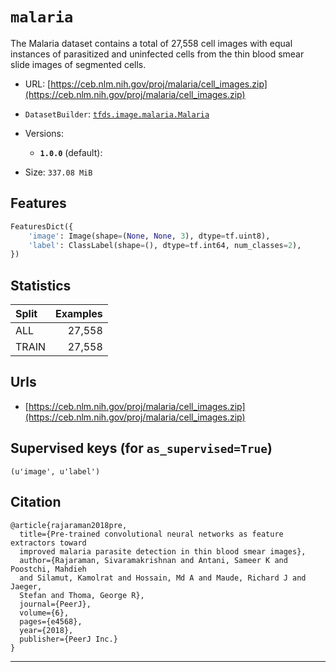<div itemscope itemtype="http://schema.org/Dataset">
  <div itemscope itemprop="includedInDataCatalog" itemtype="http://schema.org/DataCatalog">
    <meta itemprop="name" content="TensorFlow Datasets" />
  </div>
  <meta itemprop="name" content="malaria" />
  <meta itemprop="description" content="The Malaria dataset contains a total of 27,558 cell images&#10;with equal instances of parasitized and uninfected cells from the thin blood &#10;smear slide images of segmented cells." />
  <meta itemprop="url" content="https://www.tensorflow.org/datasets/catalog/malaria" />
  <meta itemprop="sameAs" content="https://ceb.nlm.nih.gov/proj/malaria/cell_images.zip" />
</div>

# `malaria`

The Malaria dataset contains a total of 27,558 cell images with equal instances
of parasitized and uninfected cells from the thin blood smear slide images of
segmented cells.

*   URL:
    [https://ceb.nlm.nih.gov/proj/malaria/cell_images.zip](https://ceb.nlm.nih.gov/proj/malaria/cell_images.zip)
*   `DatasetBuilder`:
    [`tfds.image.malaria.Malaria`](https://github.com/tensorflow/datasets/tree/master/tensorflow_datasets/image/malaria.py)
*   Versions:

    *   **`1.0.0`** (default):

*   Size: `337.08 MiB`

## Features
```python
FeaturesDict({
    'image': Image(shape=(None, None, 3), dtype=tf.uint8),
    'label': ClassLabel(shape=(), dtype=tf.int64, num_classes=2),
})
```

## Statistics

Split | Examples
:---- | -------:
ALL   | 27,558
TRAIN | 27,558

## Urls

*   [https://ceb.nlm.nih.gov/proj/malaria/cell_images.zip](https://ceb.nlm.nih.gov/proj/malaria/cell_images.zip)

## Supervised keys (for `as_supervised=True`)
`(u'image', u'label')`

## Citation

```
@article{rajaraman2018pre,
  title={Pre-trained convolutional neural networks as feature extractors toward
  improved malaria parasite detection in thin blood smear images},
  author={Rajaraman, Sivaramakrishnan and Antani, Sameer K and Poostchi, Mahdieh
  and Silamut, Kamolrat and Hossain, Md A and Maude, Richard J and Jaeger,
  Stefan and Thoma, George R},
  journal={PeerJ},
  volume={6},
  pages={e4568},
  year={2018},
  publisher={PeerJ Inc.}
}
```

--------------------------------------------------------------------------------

**Assignment**
No images belong in the copy. Transcribe every record exactly.

**Written solution**
<div itemscope itemtype="http://schema.org/Dataset">
  <div itemscope itemprop="includedInDataCatalog" itemtype="http://schema.org/DataCatalog">
    <meta itemprop="name" content="TensorFlow Datasets" />
  </div>
  <meta itemprop="name" content="malaria" />
  <meta itemprop="description" content="The Malaria dataset contains a total of 27,558 cell images&#10;with equal instances of parasitized and uninfected cells from the thin blood &#10;smear slide images of segmented cells." />
  <meta itemprop="url" content="https://www.tensorflow.org/datasets/catalog/malaria" />
  <meta itemprop="sameAs" content="https://ceb.nlm.nih.gov/proj/malaria/cell_images.zip" />
</div>

# `malaria`

The Malaria dataset contains a total of 27,558 cell images with equal instances
of parasitized and uninfected cells from the thin blood smear slide images of
segmented cells.

*   URL:
    [https://ceb.nlm.nih.gov/proj/malaria/cell_images.zip](https://ceb.nlm.nih.gov/proj/malaria/cell_images.zip)
*   `DatasetBuilder`:
    [`tfds.image.malaria.Malaria`](https://github.com/tensorflow/datasets/tree/master/tensorflow_datasets/image/malaria.py)
*   Versions:

    *   **`1.0.0`** (default):

*   Size: `337.08 MiB`

## Features
```python
FeaturesDict({
    'image': Image(shape=(None, None, 3), dtype=tf.uint8),
    'label': ClassLabel(shape=(), dtype=tf.int64, num_classes=2),
})
```

## Statistics

Split | Examples
:---- | -------:
ALL   | 27,558
TRAIN | 27,558

## Urls

*   [https://ceb.nlm.nih.gov/proj/malaria/cell_images.zip](https://ceb.nlm.nih.gov/proj/malaria/cell_images.zip)

## Supervised keys (for `as_supervised=True`)
`(u'image', u'label')`

## Citation

```
@article{rajaraman2018pre,
  title={Pre-trained convolutional neural networks as feature extractors toward
  improved malaria parasite detection in thin blood smear images},
  author={Rajaraman, Sivaramakrishnan and Antani, Sameer K and Poostchi, Mahdieh
  and Silamut, Kamolrat and Hossain, Md A and Maude, Richard J and Jaeger,
  Stefan and Thoma, George R},
  journal={PeerJ},
  volume={6},
  pages={e4568},
  year={2018},
  publisher={PeerJ Inc.}
}
```

--------------------------------------------------------------------------------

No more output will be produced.